A file system typically is a structuring of data and metadata on one or more storage devices that permits reading/writing of data on the storage devices (the term “file system” as used herein does not imply that the data must be in the form of “files” per se). Metadata, such as information about a file or other logical data container, is generally stored in a data structure referred to as an “inode,” whereas the actual data is stored in data structures referred to as data blocks. The information contained in an inode may include, e.g., ownership of the file, access permissions for the file, size of the file, file type, and references to the locations on disk of the data blocks for the file. The references to the location of the file data blocks are provided as pointers in the inode, which may further reference indirect blocks that, in turn, reference the data blocks, depending upon the quantity of data in the file.
In a write in-place file system, the locations of the data structures, such as inodes and data blocks, on disk are typically fixed and changes to such data structures are made “in-place.” In a write-anywhere file system, when a block of data is modified, the data block is stored (written) to a new location on disk to optimize write performance (sometimes referred to as “copy-on-write”). A particular example of a write-anywhere file system is the Write Anywhere File Layout (WAFL®) file system available from NetApp, Inc. of Sunnyvale, Calif. The WAFL® file system is implemented within a microkernel as part of the overall protocol stack of a storage server and associated storage devices, such as disks. This microkernel is supplied as part of Network Appliance's Data ONTAP® software.

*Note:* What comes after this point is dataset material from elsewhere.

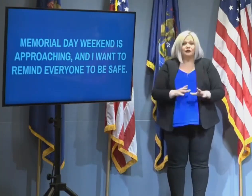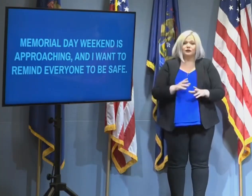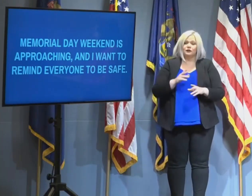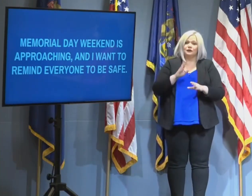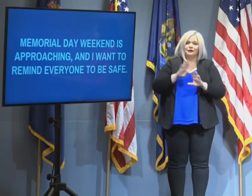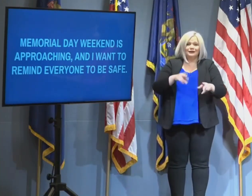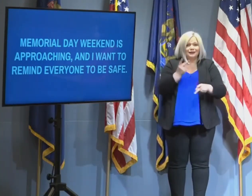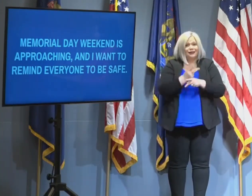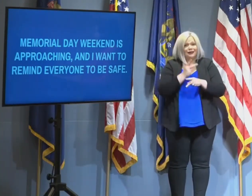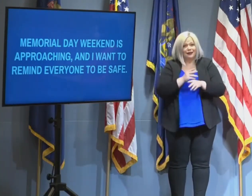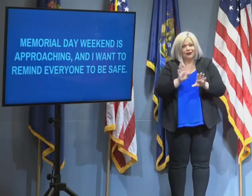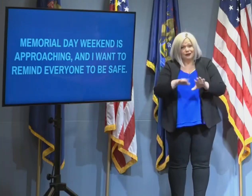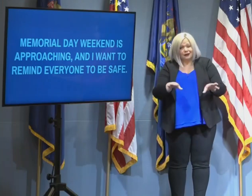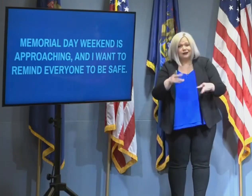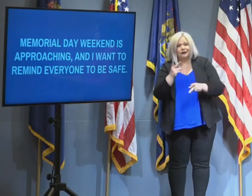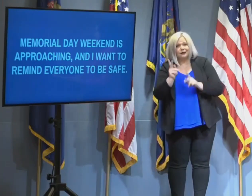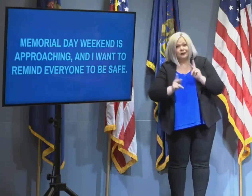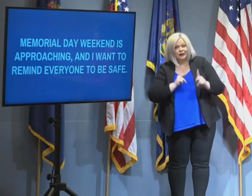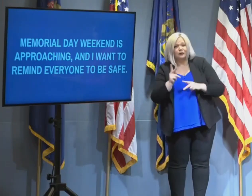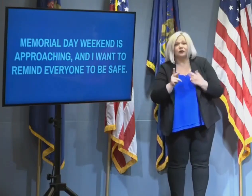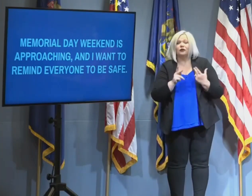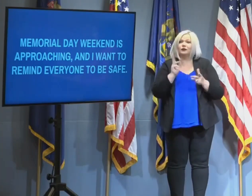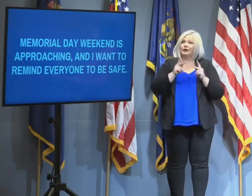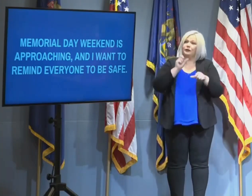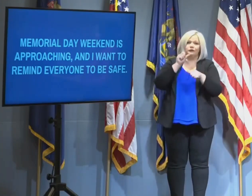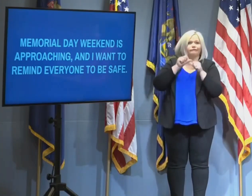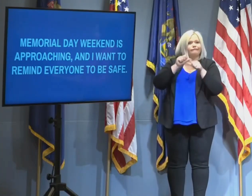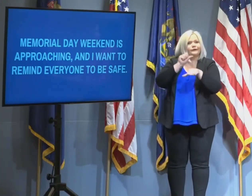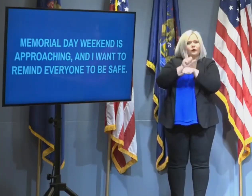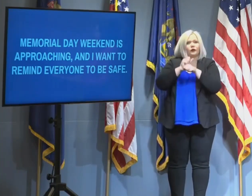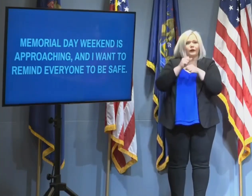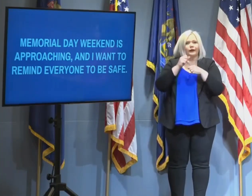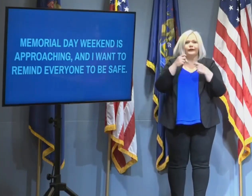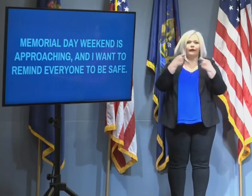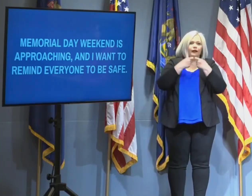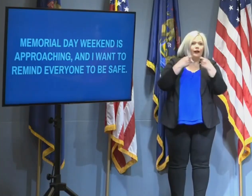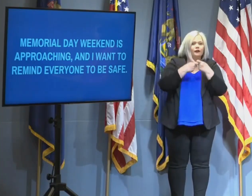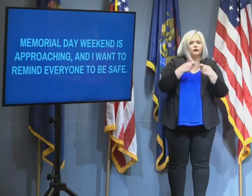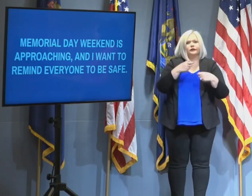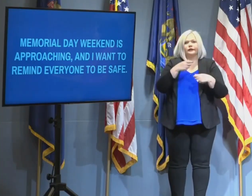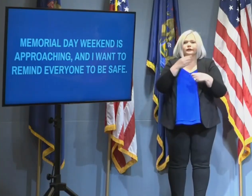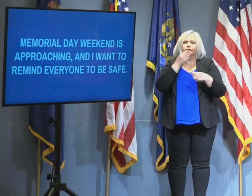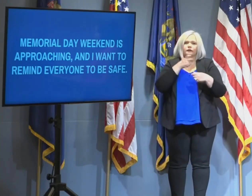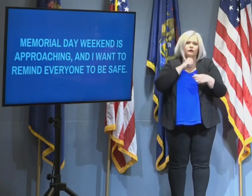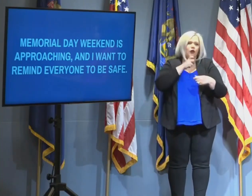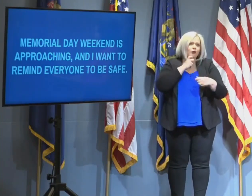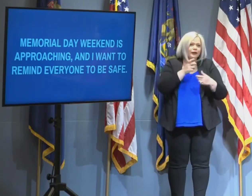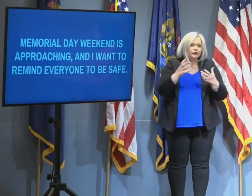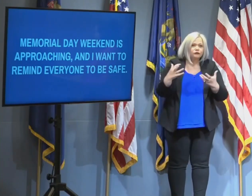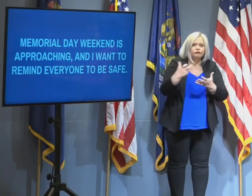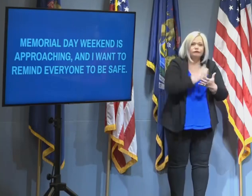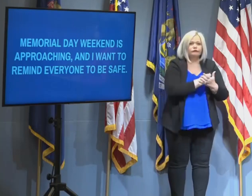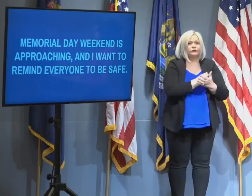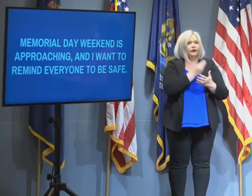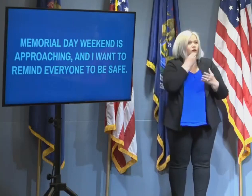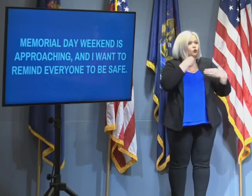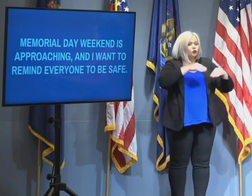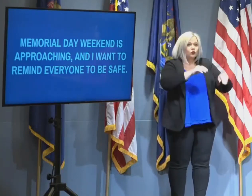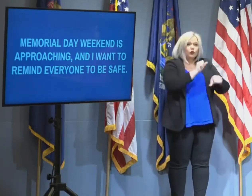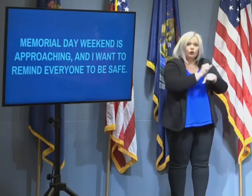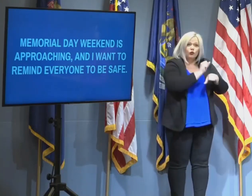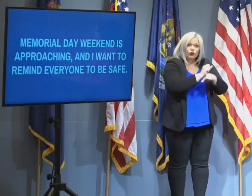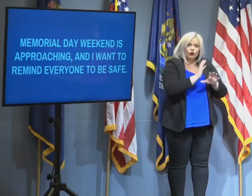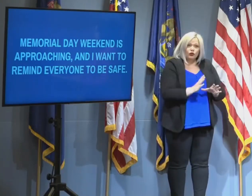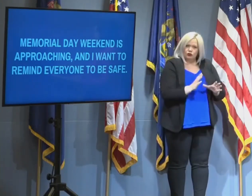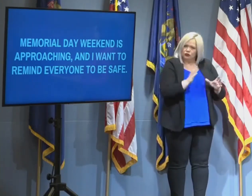our energy workers, those who are keeping our utilities on and running, our grocery store workers. There's no shortage of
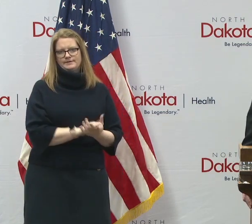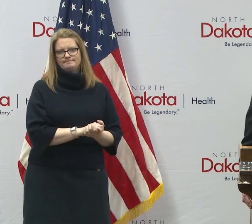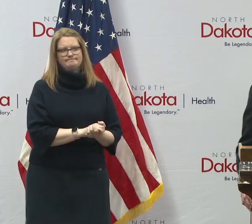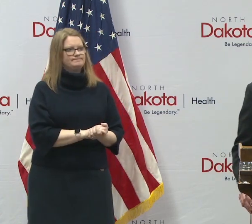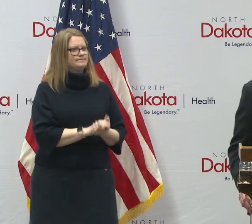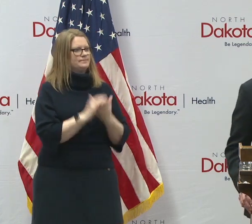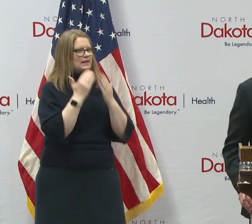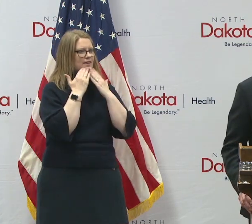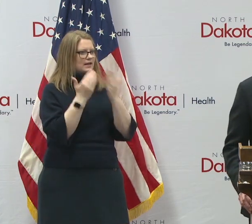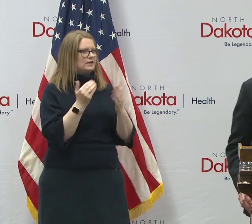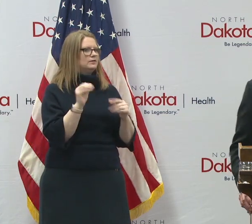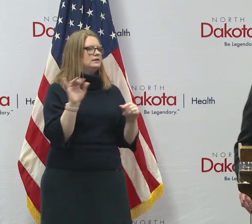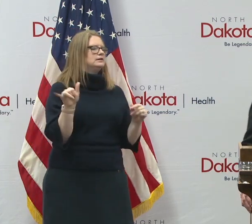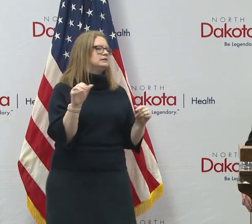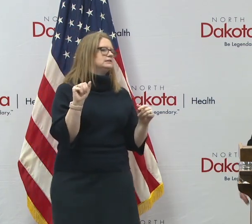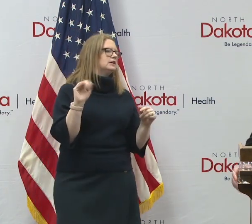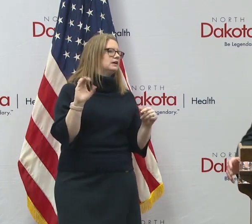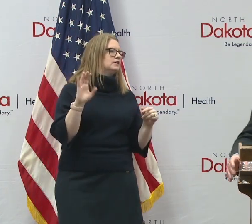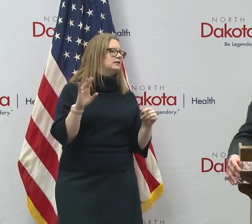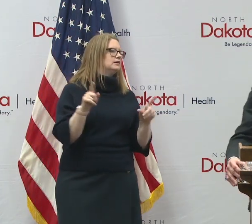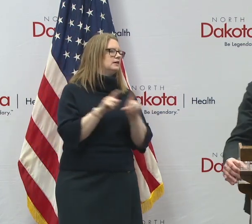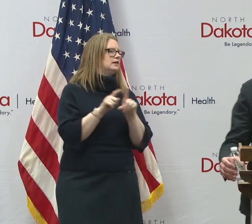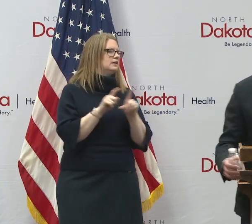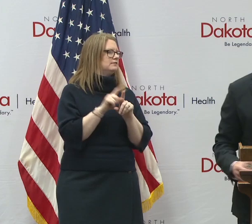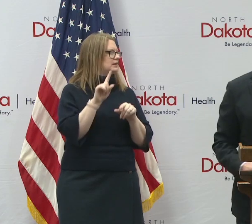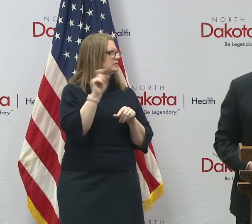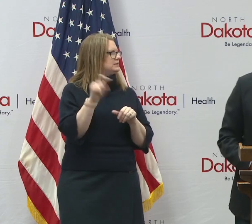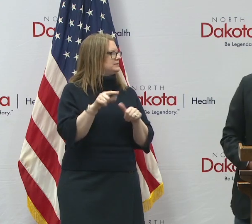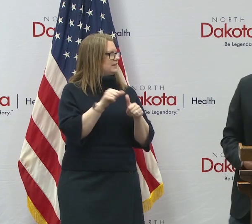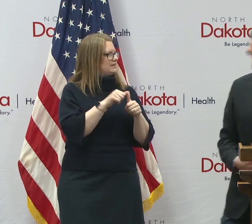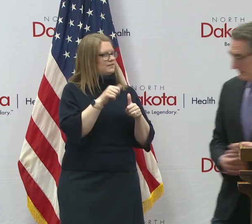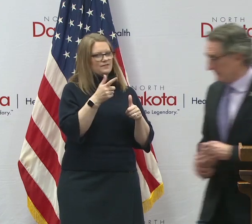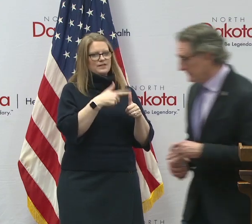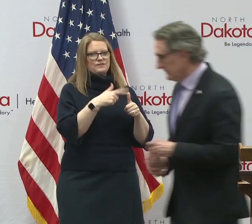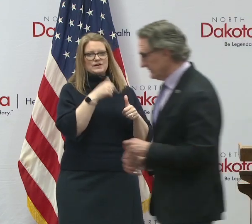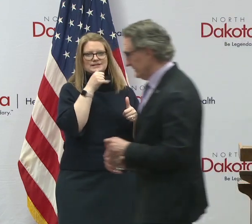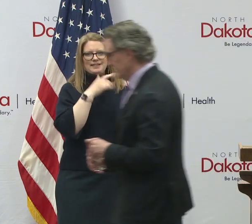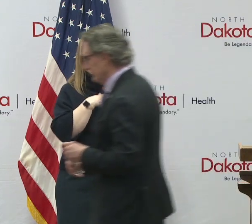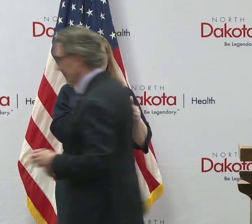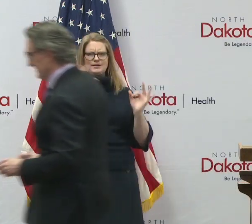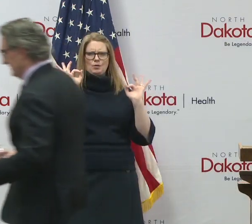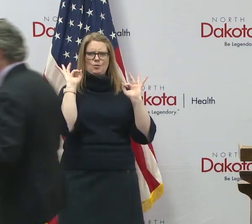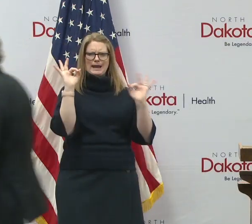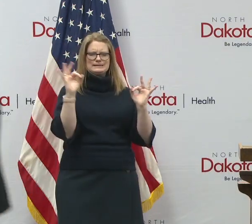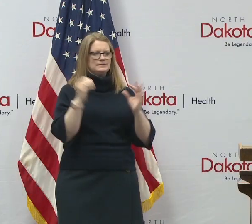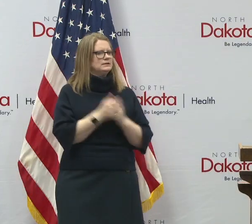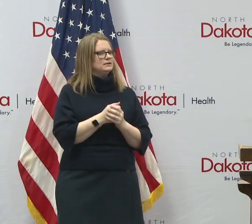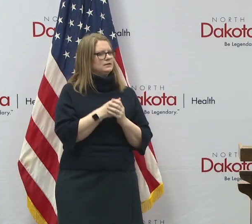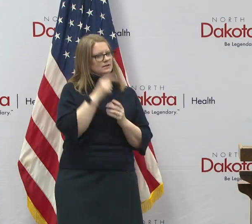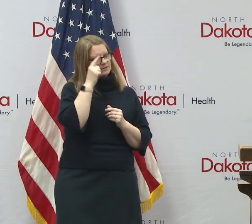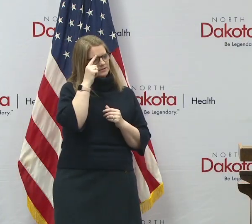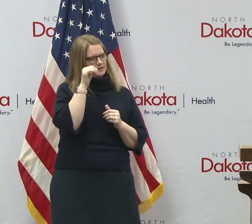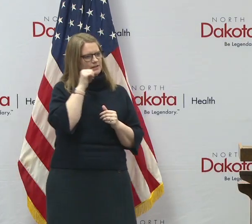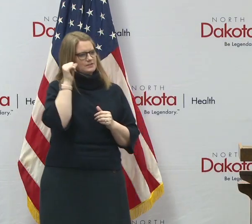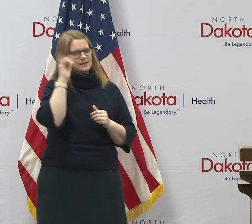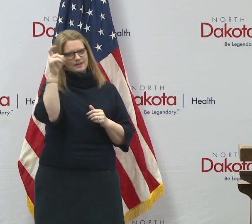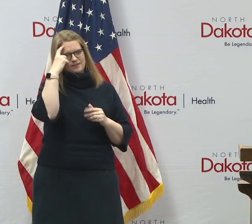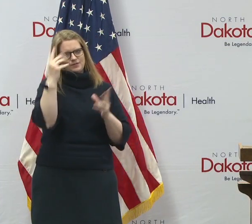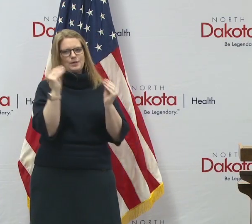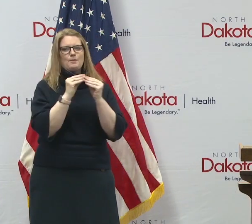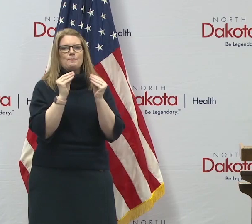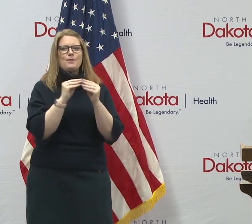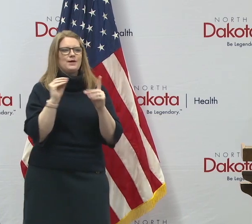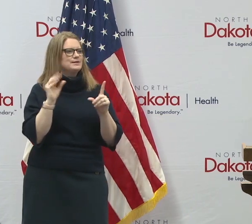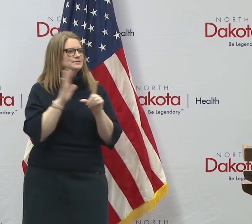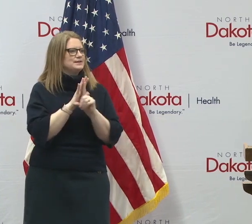Thank you for that question. Jacob. I also have a question for the first lady. Perfect. Uh, yesterday, the governor said, the more exposure I get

The Bisson Snapshot technique uses on-disk information about the file system layout to identify changes between two file system versions. For example, in a write-anywhere file system, anytime the contents of an inode or a direct data block change, all of the pointers which point to that inode or block will also necessarily change. Thus, if two corresponding pointers are found to be identical, then all of the inodes which descend from those pointers must also be identical, such that there is no need to compare any of those inodes. If two corresponding pointers are found not to be identical, the process considers the next level of inodes in the inode tress, skipping any branches of the tree that are identical. However, in a write in-place file system, because changes to data structures are made “in-place,” the same process cannot be used to identify changes.